→ WORK TO COMPLETE
Exactly as written, print every line of the listing below and omit its pictures.
(RECORD EXCERPTS)
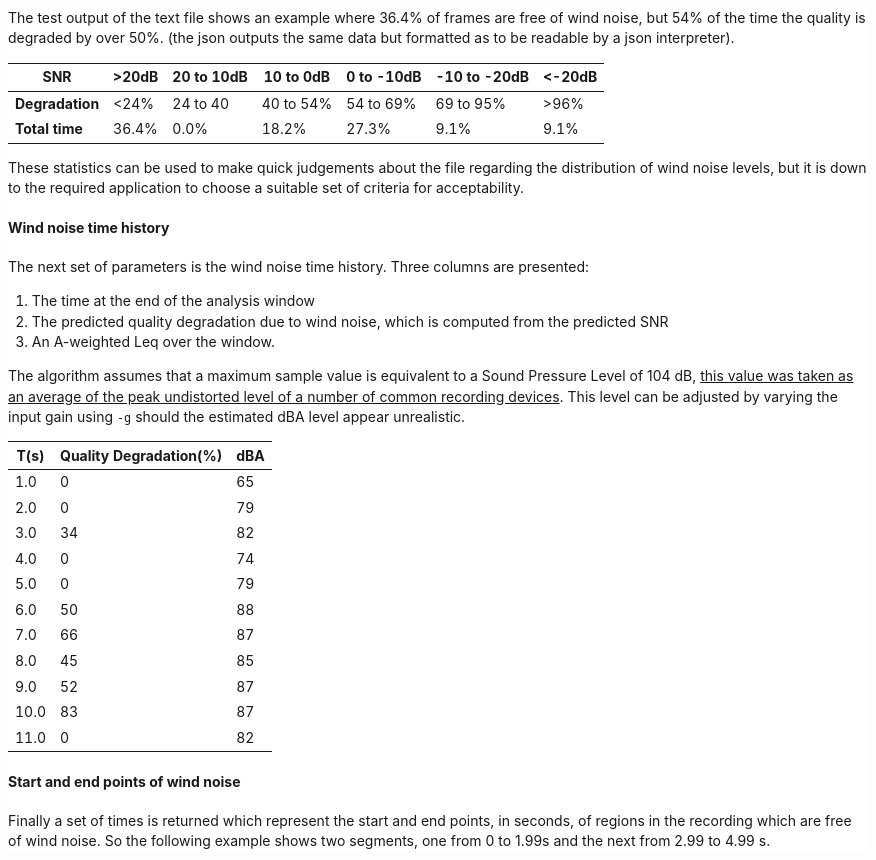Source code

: The test output of the text file shows an example where 36.4% of frames are free of wind noise, but 54% of the time the quality is degraded by over 50%.  (the json outputs the same data but formatted as to be readable by a json interpreter).


| SNR | >20dB | 20 to 10dB   | 10 to 0dB   | 0 to -10dB | -10 to -20dB   | <-20dB |
|--- | ----- | ---        | ---        | ---        | ---          | ---    |
| **Degradation** | <24%  | 24 to 40   | 40 to 54%   | 54 to 69%    | 69 to 95%  | >96%   |
| **Total time** | 36.4%  | 0.0%       | 18.2%       | 27.3%        | 9.1%         |  9.1%   |

These statistics can be used to make quick judgements about the file regarding the distribution of wind noise levels, but it is down to the required application to choose a suitable set of criteria for acceptability.

#### Wind noise time history

The next set of parameters is the wind noise time history.  Three columns are presented: 

 1. The time at the end of the analysis window
 2. The predicted quality degradation due to wind noise, which is computed from  the predicted SNR
 3. An A-weighted Leq over the window.  
    
The algorithm assumes that a maximum sample value is equivalent to a Sound Pressure Level of 104 dB, [this value was taken as an average of the peak undistorted level of a number of common recording devices](http://usir.salford.ac.uk/29371/1/Distortion_of_Portable_Audio_Devices.pdf). This level can be adjusted by varying the input gain using `-g` should the estimated dBA level appear unrealistic.


| T(s)  | Quality Degradation(%)  | dBA |
| ----- | -------------------------- | --- |
| 1.0 | 0           |  65 |
| 2.0 | 0           |  79 |
| 3.0 | 34            |  82 |
| 4.0 | 0           |  74 |
| 5.0 | 0           |  79 |
| 6.0 | 50            |  88 |
| 7.0 | 66            |  87 |
| 8.0 | 45            |  85 |
| 9.0 | 52            |  87 |
|10.0 | 83            |  87 |
|11.0 | 0           |  82 |

#### Start and end points of wind noise

Finally a set of times is returned which represent the start and end points, in seconds, of regions in the recording which are free of wind noise.  So the following example shows two segments, one from 0 to 1.99s and the next from 2.99 to 4.99 s.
(End RECORD EXCERPTS)
→ ANSWER TO THE EXERCISE
Source code

: The test output of the text file shows an example where 36.4% of frames are free of wind noise, but 54% of the time the quality is degraded by over 50%.  (the json outputs the same data but formatted as to be readable by a json interpreter).


| SNR | >20dB | 20 to 10dB   | 10 to 0dB   | 0 to -10dB | -10 to -20dB   | <-20dB |
|--- | ----- | ---        | ---        | ---        | ---          | ---    |
| **Degradation** | <24%  | 24 to 40   | 40 to 54%   | 54 to 69%    | 69 to 95%  | >96%   |
| **Total time** | 36.4%  | 0.0%       | 18.2%       | 27.3%        | 9.1%         |  9.1%   |

These statistics can be used to make quick judgements about the file regarding the distribution of wind noise levels, but it is down to the required application to choose a suitable set of criteria for acceptability.

#### Wind noise time history

The next set of parameters is the wind noise time history.  Three columns are presented: 

 1. The time at the end of the analysis window
 2. The predicted quality degradation due to wind noise, which is computed from  the predicted SNR
 3. An A-weighted Leq over the window.  
    
The algorithm assumes that a maximum sample value is equivalent to a Sound Pressure Level of 104 dB, [this value was taken as an average of the peak undistorted level of a number of common recording devices](http://usir.salford.ac.uk/29371/1/Distortion_of_Portable_Audio_Devices.pdf). This level can be adjusted by varying the input gain using `-g` should the estimated dBA level appear unrealistic.


| T(s)  | Quality Degradation(%)  | dBA |
| ----- | -------------------------- | --- |
| 1.0 | 0           |  65 |
| 2.0 | 0           |  79 |
| 3.0 | 34            |  82 |
| 4.0 | 0           |  74 |
| 5.0 | 0           |  79 |
| 6.0 | 50            |  88 |
| 7.0 | 66            |  87 |
| 8.0 | 45            |  85 |
| 9.0 | 52            |  87 |
|10.0 | 83            |  87 |
|11.0 | 0           |  82 |

#### Start and end points of wind noise

Finally a set of times is returned which represent the start and end points, in seconds, of regions in the recording which are free of wind noise.  So the following example shows two segments, one from 0 to 1.99s and the next from 2.99 to 4.99 s.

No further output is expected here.